Continuing the example, Noonan explains that a bank that solely sources its mortgage from branches and telephone and its website has a relatively conservative risk profile, while an institution that relies heavily on mortgage brokers faces a different risk profile. A host of risks can result when working through a third party.
A bank approaching mortgage loan-to-value ratios conservatively has a different risk profile from one permitting high ratios, Noonan says, though he acknowledges the new qualified mortgage rules may eliminate that difference in the market.
While a good understanding of management and the business plan is essential, Noonan adds that the board's role must be properly understood. While boards are often referred to as setting risk appetites, "the board is really approving what management is recommending," says Noonan.
Between recommendation and approval, "the board's job is to bring 'credible challenge' to the process," Noonan explains. "That's the ability to say, 'What a minute, that sounds good, but what does it really mean?'"
After the challenges are answered, the board can pronounce a risk reasonable, or reasonable only if this or that additional measure is taken.
Noonan believes boards of banks moving into ERM should invest in a risk officer, and ideally one who only handles risk. A banker with broad experience is ideal. This person should report directly to the board, or to the board's audit committee, or, if it has one, the risk committee. There also should be the establishment of an executive risk committee, consisting of representatives of all key lines and support functions.
Talking about risk with the board
Noonan favors plain communication about risk, and points out that such simplicity will help the board understand what management means when strategy changes are being discussed.
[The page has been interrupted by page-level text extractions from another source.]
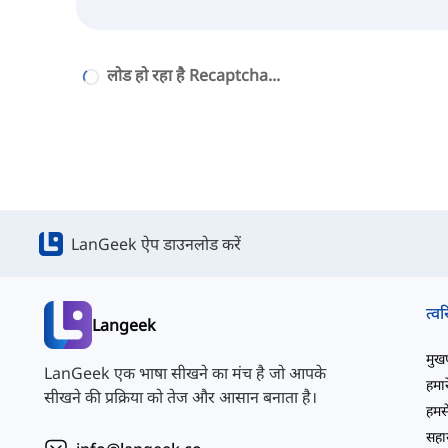
लोड हो रहा है Recaptcha...
LanGeek ऐप डाउनलोड करें
त्वर
Langeek
मुखपृ
LanGeek एक भाषा सीखने का मंच है जो आपके
हमारे
सीखने की प्रक्रिया को तेज और आसान बनाता है।
हमसे
सहाय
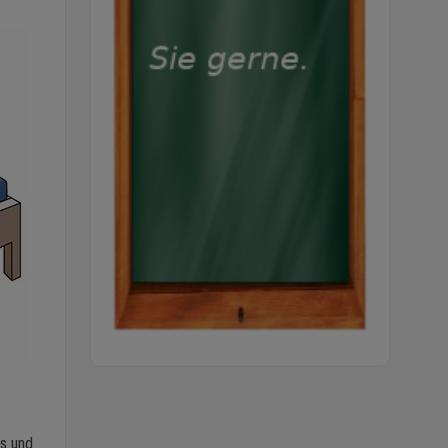
is und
Ideally, he says, risk oversight should be tied into the bank's strategic planning process, with the bank planning no more than five years out. A bank's management needs to be able to steer the bank around periodic storms, but the strategic plan represents the overall direction the helm must return to.
Noonan also believes that when risk appetite has been quantified in terms of certain thresholds, these must be taken seriously. "You don't just change your thresholds because you are approaching them," says Noonan—otherwise, why are they even there?
A good, plain, and clear way to help board members understand what the implications of a tactical or strategic change mean is to reduce the decision to dollars. Whether management is illustrating how much capital will be put at risk, or how much earnings will be put at risk, as a result of a given decision, speaking in percentages doesn't make things clear enough, Noonan says. Citing a specific dollar figure makes it clearer.
Insulating your bank against every risk is impossible, but Noonan thinks a misconception exists in the industry's risk thinking. "Many people think it is the 'black swan' that is going to hurt you," says Noonan. The "black swan," a term popularized by author Nassim Nicholas Taleb, is an unexpected, hard-to-predict event that can have a major impact.
Noonan acknowledges that "black swans" do exist. But what hurts more, he says, "is our thinking that we understand a [known] risk—which we really didn't—and then we get surprised."
An example of this, says Noonan, was subprime mortgage debt.
"Everyone got caught up in the idea that only the lower tranches held significant risk," he says. "That didn't turn out to be the case, and everyone took a pounding."
Experts had models demonstrating that such investments were actually safe, "and the models were wrong," says Noonan.
The message is clear: Stick with the fundamentals, add to them as necessary for your business model, and always question.